Es war das drittemal, daß ich auf diesem Mond landete, jedesmal mit anderen Gefühlen, jedesmal überrascht von den Veränderungen. Diesmal sah ich keine neuen Bauwerke zwischen den Felsen. Gedon war tot. Kein Licht drang aus den Stationsgebäuden, schemengleich starr standen vereinzelte Montageautomaten im unwirklich fahlen Schein Andymons, Überreste unterbrochener Bauvorhaben.

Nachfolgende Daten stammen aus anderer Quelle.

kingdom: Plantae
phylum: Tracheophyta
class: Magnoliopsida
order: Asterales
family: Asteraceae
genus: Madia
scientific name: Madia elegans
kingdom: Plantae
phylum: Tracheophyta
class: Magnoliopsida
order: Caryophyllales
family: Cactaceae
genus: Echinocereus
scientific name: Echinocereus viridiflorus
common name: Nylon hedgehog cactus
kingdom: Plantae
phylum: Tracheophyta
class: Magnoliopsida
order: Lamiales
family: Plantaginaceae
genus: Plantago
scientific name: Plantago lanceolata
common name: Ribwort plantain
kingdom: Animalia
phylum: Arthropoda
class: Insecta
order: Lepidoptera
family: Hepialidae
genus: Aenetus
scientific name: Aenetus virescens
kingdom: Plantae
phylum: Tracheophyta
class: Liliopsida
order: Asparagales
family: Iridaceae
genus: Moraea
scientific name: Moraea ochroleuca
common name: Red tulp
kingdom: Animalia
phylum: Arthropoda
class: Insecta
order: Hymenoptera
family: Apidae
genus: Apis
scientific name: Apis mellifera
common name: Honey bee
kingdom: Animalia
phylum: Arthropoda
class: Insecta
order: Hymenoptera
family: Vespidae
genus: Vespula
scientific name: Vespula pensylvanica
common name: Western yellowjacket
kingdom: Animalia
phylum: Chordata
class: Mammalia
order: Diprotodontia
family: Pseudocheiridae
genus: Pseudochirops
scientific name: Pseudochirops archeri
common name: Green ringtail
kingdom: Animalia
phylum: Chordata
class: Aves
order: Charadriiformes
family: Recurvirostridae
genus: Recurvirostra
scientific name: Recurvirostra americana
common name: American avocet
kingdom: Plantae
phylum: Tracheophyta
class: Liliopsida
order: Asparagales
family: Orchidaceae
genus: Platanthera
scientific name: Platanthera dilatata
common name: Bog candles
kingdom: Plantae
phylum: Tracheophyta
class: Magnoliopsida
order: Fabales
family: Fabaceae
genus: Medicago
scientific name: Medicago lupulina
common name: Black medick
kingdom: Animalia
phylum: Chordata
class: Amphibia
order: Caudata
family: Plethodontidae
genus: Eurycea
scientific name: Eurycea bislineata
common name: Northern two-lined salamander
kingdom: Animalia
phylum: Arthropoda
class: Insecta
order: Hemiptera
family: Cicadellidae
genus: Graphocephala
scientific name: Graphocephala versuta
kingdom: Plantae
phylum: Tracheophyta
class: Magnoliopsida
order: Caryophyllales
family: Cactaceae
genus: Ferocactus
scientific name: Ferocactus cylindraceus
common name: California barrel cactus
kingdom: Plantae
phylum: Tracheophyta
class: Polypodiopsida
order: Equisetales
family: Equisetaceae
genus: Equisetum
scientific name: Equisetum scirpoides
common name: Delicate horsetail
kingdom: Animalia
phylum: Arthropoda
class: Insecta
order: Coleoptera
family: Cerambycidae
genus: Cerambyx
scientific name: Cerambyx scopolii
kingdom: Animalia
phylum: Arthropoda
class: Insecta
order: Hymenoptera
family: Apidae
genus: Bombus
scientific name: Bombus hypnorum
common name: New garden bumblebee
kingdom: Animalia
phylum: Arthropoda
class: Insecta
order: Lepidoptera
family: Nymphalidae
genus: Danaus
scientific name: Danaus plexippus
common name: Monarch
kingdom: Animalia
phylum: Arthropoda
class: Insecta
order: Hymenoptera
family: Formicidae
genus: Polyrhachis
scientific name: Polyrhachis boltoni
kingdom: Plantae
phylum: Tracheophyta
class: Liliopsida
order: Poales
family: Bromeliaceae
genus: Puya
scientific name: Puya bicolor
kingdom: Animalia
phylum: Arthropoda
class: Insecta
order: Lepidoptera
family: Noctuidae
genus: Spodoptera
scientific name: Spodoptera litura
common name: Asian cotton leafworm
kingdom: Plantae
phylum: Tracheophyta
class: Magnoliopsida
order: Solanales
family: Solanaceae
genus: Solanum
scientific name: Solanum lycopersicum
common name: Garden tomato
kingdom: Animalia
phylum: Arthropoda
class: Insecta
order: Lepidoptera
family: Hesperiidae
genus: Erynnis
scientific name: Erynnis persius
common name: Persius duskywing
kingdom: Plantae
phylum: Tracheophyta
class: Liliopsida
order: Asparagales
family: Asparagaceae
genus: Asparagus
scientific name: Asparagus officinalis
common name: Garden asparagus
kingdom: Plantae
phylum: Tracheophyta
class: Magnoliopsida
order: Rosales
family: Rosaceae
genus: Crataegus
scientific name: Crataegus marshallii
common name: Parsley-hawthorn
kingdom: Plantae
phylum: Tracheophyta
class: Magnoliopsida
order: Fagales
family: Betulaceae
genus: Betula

Stahlstreben und Container lagen sauber gestapelt.
Skaphanderbekleidet führte uns Daleta. Damals hatte die vierte Gruppe ihren Anteil an den Schätzen des Schiffs gefordert. Wie viele Maschinen aus den großen Lagern, wieviel von den Materialien aus den Behältern, wieviel von den Automaten mochten sie abgezweigt haben? Ich würde jeden Logikchip, jede Schraube, jeden Tropfen gebrauchen können. Im Schiff gähnten die einst übervollen Speicher und Hallen leer, die Zeit des eilfertigen Installierens war vorbei.
Wir betraten eine weite Röhre, die direkt in den Fels zu führen schien. In der Schleuse glomm grünlich die Notbeleuchtung. Daleta tastete Befehle in eine kleine Konsole an der Wand. Helles Licht überflutete uns, aus einer Öffnung sprühten weißliche Schwaden: Luft. Als ich den Helm abnahm, schlug mir schneidende Kälte entgegen.